Text passage:
[Start]
Running k8s-1m

The code is available on GitHub under an Apache 2.0 license. Questions and comments are welcome in the Discussions section, but do not expect this code to be actively maintained. I likely will not be fixing bugs or adding features.

Walkthrough

The main components of k8s-1m are:

mem_etcd: a custom etcd implementation that can be used to run a Kubernetes cluster
dist-scheduler: a modification of the Kubernetes default-scheduler designed to shard across multiple replicas
terraform: the configuration for deploying a Kubernetes cluster with these components across various cloud providers

mem_etcd

mem_etcd is a custom implementation of the etcd API that can be used to run a Kubernetes cluster. By simplifying the interface and loosening some consistency guarantees, it can support a much higher IOPS and better latency than upstream etcd. Despite its name, it can maintain durable state by writing to disk. It does not implement the full etcd API, but it is fully compatible with the subset that Kubernetes uses.

Building and deploying mem_etcd

mem_etcd is written in Rust and is available on GitHub.

To build mem_etcd, you need to have Rust installed. You can install Rust by following the instructions on the Rust website.

Once you have Rust installed, you can build mem_etcd by running the following command:

cargo build --release

To run with the k8s-1m terraform, you then need to upload the binary to an public HTTP server that is accessible via IPv6. Both S3 and Cloudflare R2 support IPv6.

I have only built and tested mem_etcd on amd64 platforms. It should work with ARM as well, but keep in mind you’ll need to build the binary for the target architecture that you run in-cluster.

mem_etcd arguments

Usage: mem_etcd [OPTIONS]

Options:
      --port <PORT>
          gRPC listen port [env: ETCD_PORT=] [default: 2379]
      --metrics-port <METRICS_PORT>
          Metrics port [env: ETCD_METRICS_PORT=] [default: 9000]
      --wal-dir <WAL_DIR>
          WAL directory path [env: ETCD_WAL_DIR=] [default: ./wal]
      --wal-default <WAL_DEFAULT>
          Default WAL mode for prefixes without explicit override [default: buffered] [possible values: none, buffered, fsync]
      --wal-no-write-prefix [<WAL_NO_WRITE_PREFIXES>...]

  -h, --help
          Print help
  -V, --version
          Print version

The WAL (Write-Ahead Log) is a mechanism that allows for durability of the etcd database to disk. It is a series of files that together record all changes to the database in order, so that if the mem_etcd exits or crashes, it can be recovered by replaying the log.
[End]
Problems and tasks:
A. Translate this sentence from the page on running k8s-1m into Spanish: "Despite its name, it can maintain durable state by writing to disk."
B. Continue the page on running k8s-1m from its last sentence onward.

Given data:
[Start]
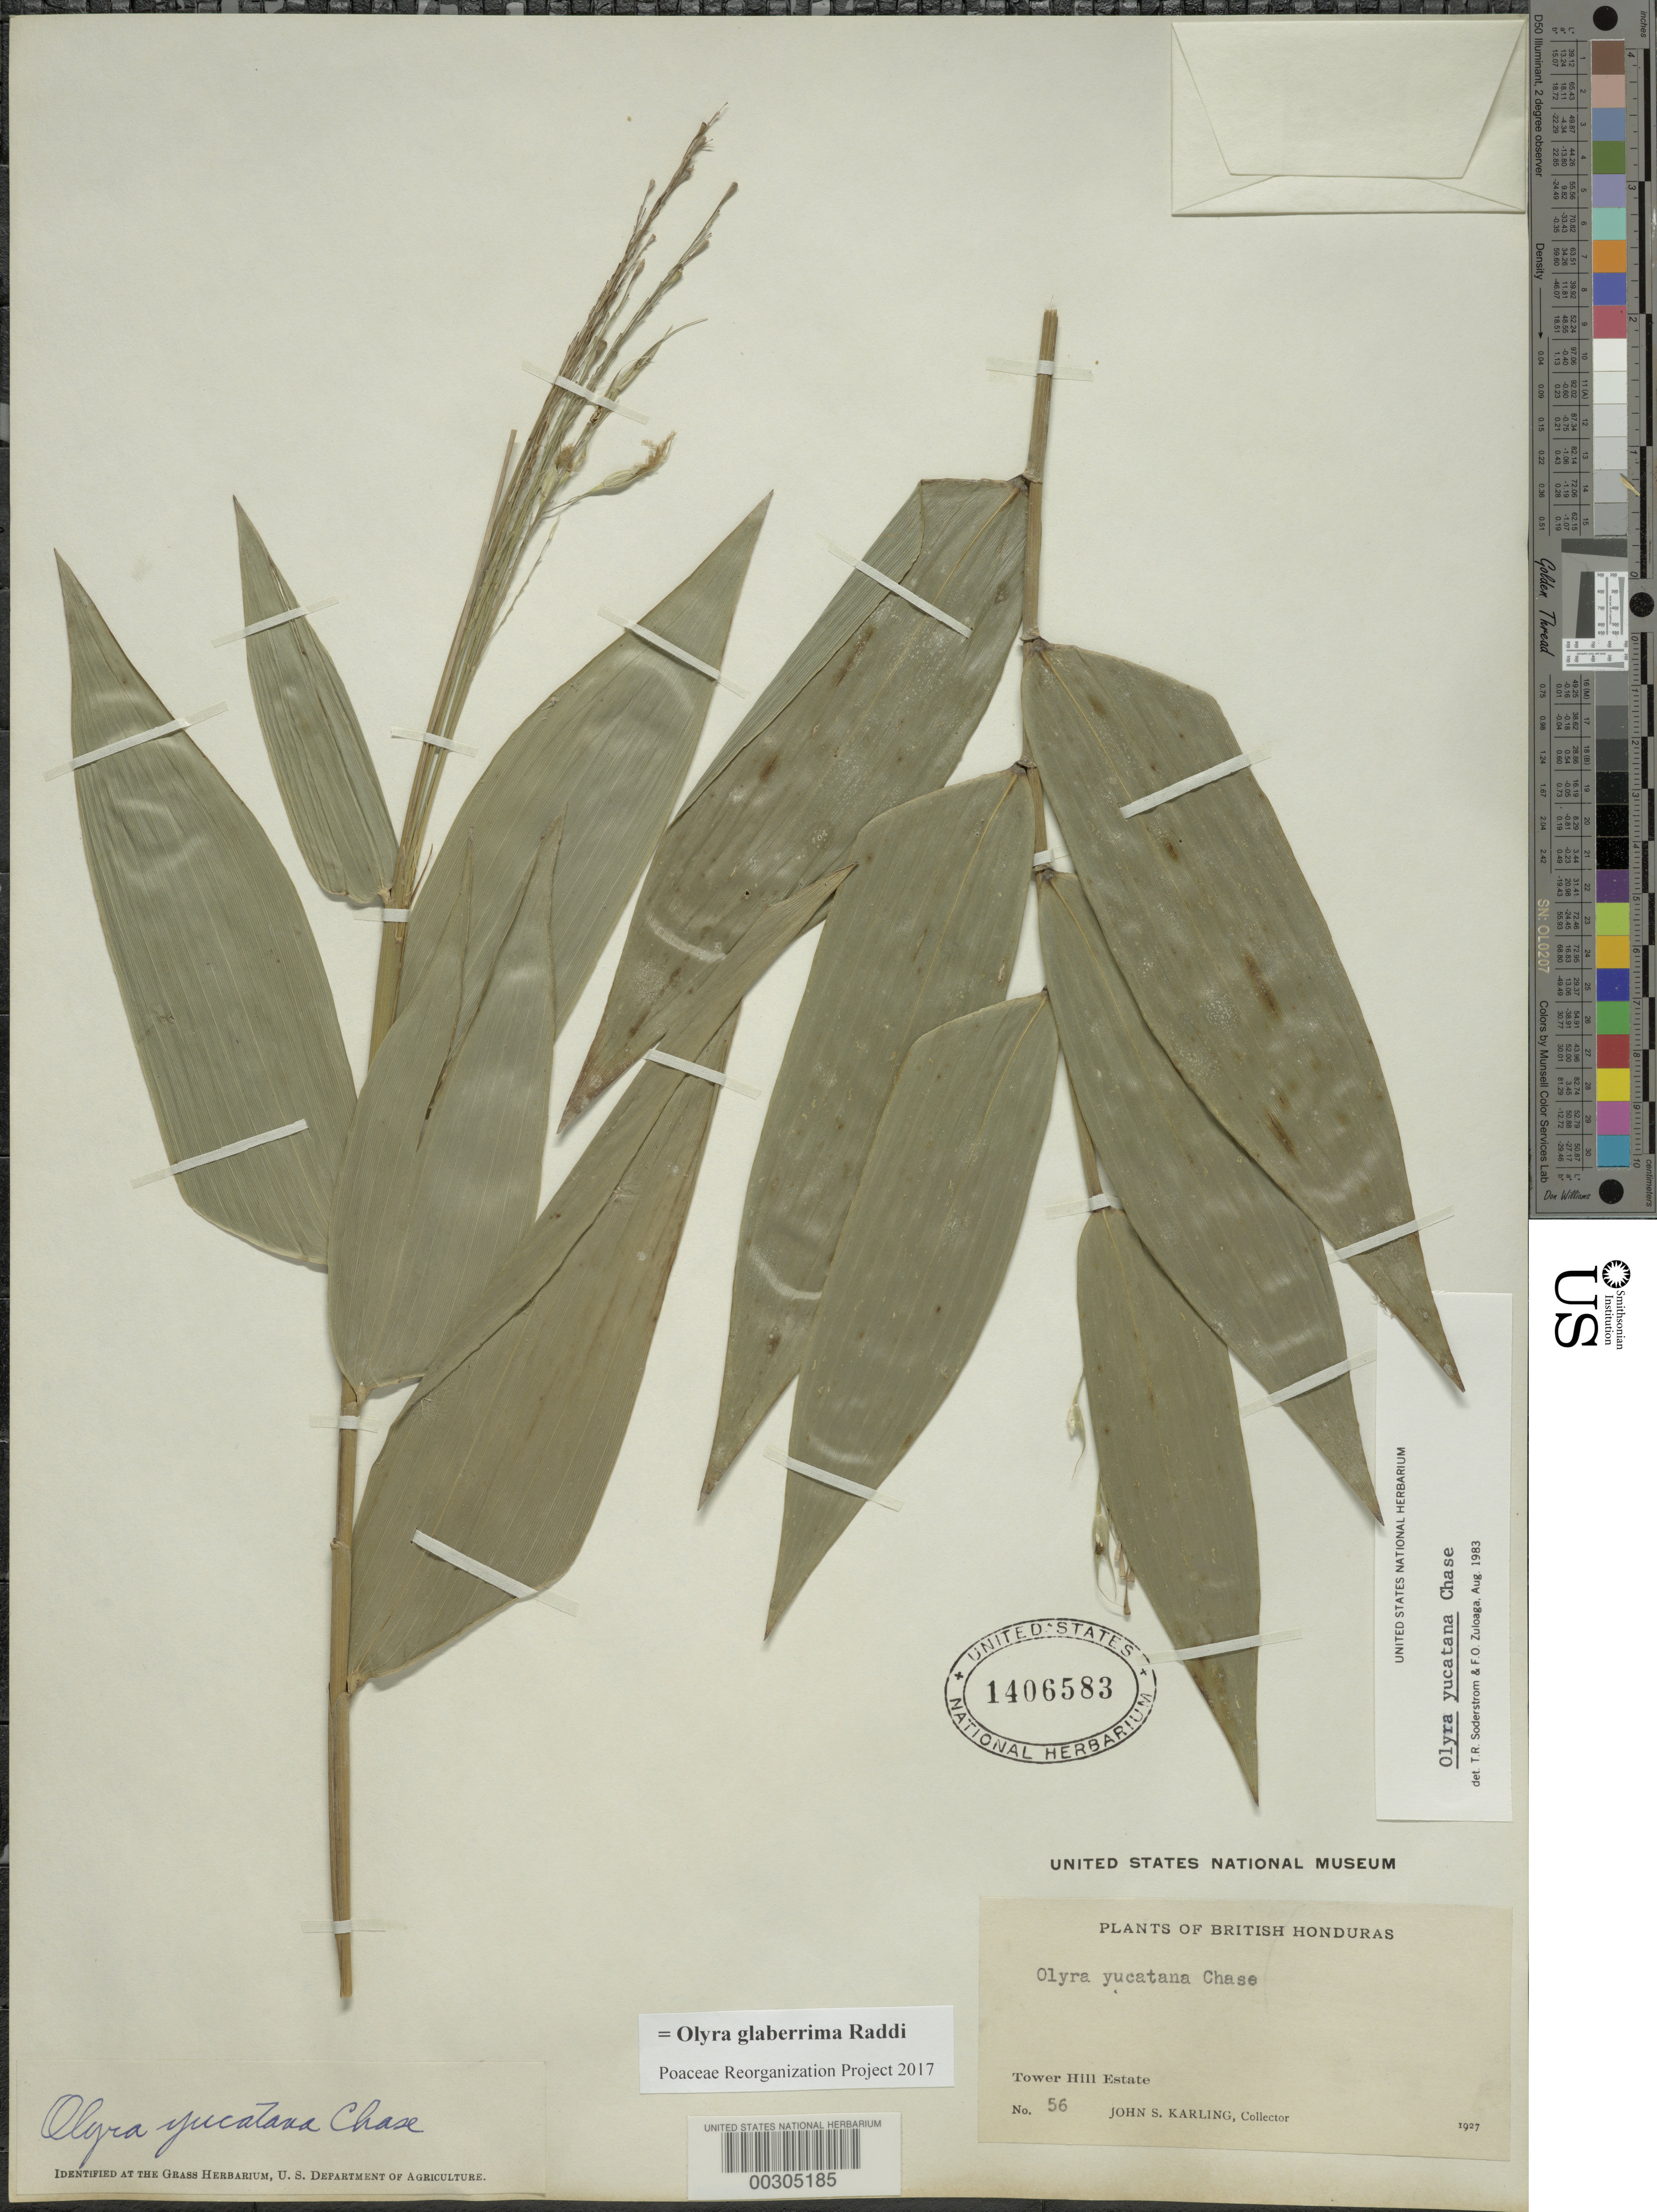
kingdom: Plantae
[End]
Responses in order:
A. A pesar de su nombre, puede mantener un estado duradero escribiendo en el disco.

B.
The --wal-dir argument is specified as a directory. mem_etcd will create separate files for each prefix in this directory. The prefixes are encoded into the filenames as hex strings for filesystem compatibility.

On boot, mem_etcd will scan the directory and replay all events that are present across the WAL files in revision order. Thus to start with a clean slate, you delete the directory before starting mem_etcd.

WAL modes

--wal-default can be one of the following values:

none: All changes are only kept in-memory. Fastest.
buffered: Default. Changes are written do disk asynchronously after the put operation completes. Minimally slower than none.
fsync: Changes are fsynced to disk before the put operation completes. Much slower than buffered.

See the README doc for performance results of the different modes.

Disabling WAL for specific key prefixes

The --wal-no-write-prefix argument can be used to disable WAL for specific key prefixes. This can be useful to optimize write performance for specific resources that you do no need to be durable.

The Kubernetes keyspace prefixing in etcd is of the following form:

/registry/[$APIGROUP/]$APIKIND/[$NAMESPACE/]

So to e.g. disable WAL for all Lease objects, you would use

--wal-no-write-prefix=/registry/coordination.k8s.io/leases

Or to just disable WAL for all Lease objects in the kube-node-lease namespace, you would use

--wal-no-write-prefix=/registry/coordination.k8s.io/leases/kube-node-lease

To disable WAL for all Events objects, you would use

--wal-no-write-prefix=/registry/events.k8s.io/events

Multiple prefixes can be specified by passing the argument multiple times.

Caveats

mem_etcd is pretty stable and fast. By its nature it’s not guaranteed to be as durable as upstream etcd. It could be usable in certain production environments where you can afford to lose data in the event of a mem_etcd crash. See the README for a deeper discussion of the tradeoffs.

mem_etcd does not implement the full etcd API. It is only compatible with the subset that Kubernetes uses.
mem_etcd does not correctly implement the etcd lease API. etcd objects with lease TTLs will live on forever.
mem_etcd does not use TLS. (This would not be hard to add)

dist-scheduler

dist-scheduler acts as a sort of harness of the Kubernetes default-scheduler, designed to shard across multiple replicas. It is written in Go and is available on GitHub.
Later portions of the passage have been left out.